## Page text
All of lore.kernel.org
 help / color / mirror / Atom feed
* [PATCH] ipv4: mitigate an integer underflow when comparing tcp timestamps
@ 2010-11-14  7:35 Zhang Le
  2010-11-14  8:52 ` Eric Dumazet
  0 siblings, 1 reply; 5+ messages in thread
From: Zhang Le @ 2010-11-14  7:35 UTC (permalink / raw)
  To: netdev, linux-kernel
  Cc: Zhang Le, David S. Miller, Alexey Kuznetsov, Pekka Savola (ipv6),
	James Morris, Hideaki YOSHIFUJI, Patrick McHardy

Behind a loadbalancer which does NAT, peer->tcp_ts could be much smaller than
req->ts_recent. In this case, theoretically the req should not be ignored.

But in fact, it could be ignored, if peer->tcp_ts is so small that the
difference between this two number is larger than 2 to the power of 31.

I understand that under this situation, timestamp does not make sense any more,
because it actually comes from difference machines. However, if anyone
ever need to do the same investigation which I have done, this will
save some time for him.

Signed-off-by: Zhang Le <r0bertz@gentoo.org>
---
 net/ipv4/tcp_ipv4.c |    4 ++--
 1 files changed, 2 insertions(+), 2 deletions(-)

## Exercises
A – Change "loadbalancer" to "load balancer" in the TCP timestamp patch between "To: netdev, linux-kernel" and "not be ignored.", inclusive, and write out that stretch.
B – Continue the TCP timestamp patch from its last line onward.
The listing comes from a separate source.

## Dataset extract
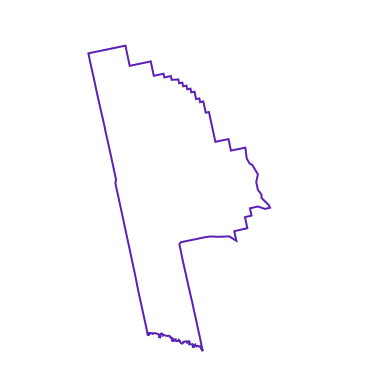 Carbon, Montana, United States of America, rotated 78°
{"feature_id": "52423323B43555697098429", "entity_name": "Carbon", "entity_type": "district", "adm_level": 2, "iso_a3": "USA", "parent_name": "United States of America", "parent_adm1": "Montana", "projection": "robinson", "projection_center": [-108.599, 45.319], "detail": "fine", "context": "isolated", "style": "outline", "palette": "violet", "viewbox_px": 384, "rotation_deg": 78, "n_neighbors": 0, "source": "geoboundaries", "source_scale": "gbopen_adm2", "svg_char_len": 2267}
<svg xmlns="http://www.w3.org/2000/svg" viewBox="0 0 384 384"><g transform="rotate(78 192 192)"><path d="M34.8,264.5L43.7,264.6L59.8,264.4L76.4,264.4L111.3,263.9L113.3,264.0L133.1,263.8L134.1,263.8L163.8,263.7L167.6,265.1L171.5,265.1L192.3,265.0L241.9,264.9L253.3,264.9L261.3,264.9L263.6,264.9L275.7,265.1L318.3,264.9L322.4,265.1L322.9,264.6L323.0,264.0L322.4,263.4L321.6,263.5L320.9,263.5L321.0,262.6L321.7,261.9L321.6,261.2L321.6,260.6L322.1,260.5L322.7,259.8L322.3,259.1L322.3,257.6L323.2,256.1L323.9,254.6L325.1,254.0L326.3,254.2L327.0,254.4L327.6,253.4L326.6,252.7L325.3,252.7L324.2,252.0L324.1,251.3L324.5,250.4L325.4,250.4L326.4,250.2L326.0,249.4L327.0,247.6L327.7,246.0L327.9,244.3L328.9,243.3L329.4,243.5L330.3,242.9L330.6,241.8L331.6,241.4L331.6,241.8L332.5,242.5L333.6,242.1L333.9,241.2L333.3,240.0L332.5,239.6L332.7,238.8L333.5,239.3L334.5,238.6L334.4,237.9L334.8,236.8L334.4,235.9L333.9,235.7L334.9,234.8L336.3,234.9L337.8,233.9L338.2,233.3L338.1,232.6L337.5,232.2L336.8,231.6L337.2,231.0L336.7,229.6L336.9,228.3L337.6,228.0L338.4,228.0L338.3,227.1L337.5,226.6L337.4,225.9L338.1,225.6L338.9,225.6L339.3,226.1L340.3,226.4L340.5,225.7L341.0,223.9L340.9,223.1L341.9,222.6L342.8,223.3L343.8,223.4L344.0,222.5L343.2,222.2L342.4,221.3L342.0,220.6L342.6,220.6L343.9,219.9L343.4,219.4L344.0,217.6L344.8,217.1L344.6,215.9L344.5,215.5L345.9,215.5L347.5,215.6L349.2,215.0L349.1,214.5L344.7,214.6L336.6,214.5L326.0,214.6L314.7,214.6L308.6,214.7L300.7,214.7L291.1,214.9L282.5,215.0L275.2,215.1L269.8,215.1L266.5,215.2L257.2,215.3L246.3,215.2L241.7,215.2L240.5,215.2L238.8,213.3L238.8,211.5L238.9,199.0L238.9,189.5L239.3,183.5L240.3,179.4L241.2,176.0L243.2,164.7L247.8,160.0L248.9,158.8L239.1,158.8L238.9,145.4L227.6,145.4L227.5,138.7L220.0,138.7L219.9,130.6L223.7,124.1L223.6,118.9L220.6,119.7L212.4,125.2L209.0,124.6L203.4,127.1L195.6,127.1L188.4,123.9L178.0,127.4L176.0,129.8L170.6,131.5L159.7,130.6L159.6,145.3L147.8,145.3L147.8,158.7L117.3,158.8L117.3,162.1L105.8,162.1L105.8,165.4L102.0,165.4L102.0,168.7L94.4,168.7L94.4,172.0L90.6,172.0L90.6,175.3L86.8,175.3L86.8,178.7L83.0,178.7L82.9,182.0L79.1,182.0L78.0,188.6L74.2,188.6L74.2,195.2L70.4,195.3L70.4,205.2L55.7,205.2L55.6,226.7L35.0,226.7L34.8,264.5Z" fill="none" stroke="#5b21b6" stroke-width="2"/></g></svg>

## Task-by-task results
A –
To: netdev, linux-kernel
  Cc: Zhang Le, David S. Miller, Alexey Kuznetsov, Pekka Savola (ipv6),
	James Morris, Hideaki YOSHIFUJI, Patrick McHardy

Behind a load balancer which does NAT, peer->tcp_ts could be much smaller than
req->ts_recent. In this case, theoretically the req should not be ignored.

B –
diff --git a/net/ipv4/tcp_ipv4.c b/net/ipv4/tcp_ipv4.c
index 8f8527d..1eb4974 100644
--- a/net/ipv4/tcp_ipv4.c
+++ b/net/ipv4/tcp_ipv4.c
@@ -1352,8 +1352,8 @@ int tcp_v4_conn_request(struct sock *sk, struct sk_buff *skb)
 		    peer->v4daddr == saddr) {
 			inet_peer_refcheck(peer);
 			if ((u32)get_seconds() - peer->tcp_ts_stamp < TCP_PAWS_MSL &&
-			    (s32)(peer->tcp_ts - req->ts_recent) >
-							TCP_PAWS_WINDOW) {
+			    ((s32)(peer->tcp_ts - req->ts_recent) > TCP_PAWS_WINDOW &&
+			     peer->tcp_ts > req->ts_recent)) {
 				NET_INC_STATS_BH(sock_net(sk), LINUX_MIB_PAWSPASSIVEREJECTED);
 				goto drop_and_release;
 			}
-- 
1.7.3.2


^ permalink raw reply related	[flat|nested] 5+ messages in thread

* Re: [PATCH] ipv4: mitigate an integer underflow when comparing tcp timestamps
  2010-11-14  7:35 [PATCH] ipv4: mitigate an integer underflow when comparing tcp timestamps Zhang Le
@ 2010-11-14  8:52 ` Eric Dumazet
  2010-11-14 15:00   ` Zhang Le
  2010-11-14 19:55   ` David Miller
  0 siblings, 2 replies; 5+ messages in thread
From: Eric Dumazet @ 2010-11-14  8:52 UTC (permalink / raw)
  To: Zhang Le
  Cc: netdev, linux-kernel, David S. Miller, Alexey Kuznetsov,
	Pekka Savola (ipv6),
	James Morris, Hideaki YOSHIFUJI, Patrick McHardy

Le dimanche 14 novembre 2010 à 15:35 +0800, Zhang Le a écrit :
> Behind a loadbalancer which does NAT, peer->tcp_ts could be much smaller than
> req->ts_recent. In this case, theoretically the req should not be ignored.
> 
> But in fact, it could be ignored, if peer->tcp_ts is so small that the
> difference between this two number is larger than 2 to the power of 31.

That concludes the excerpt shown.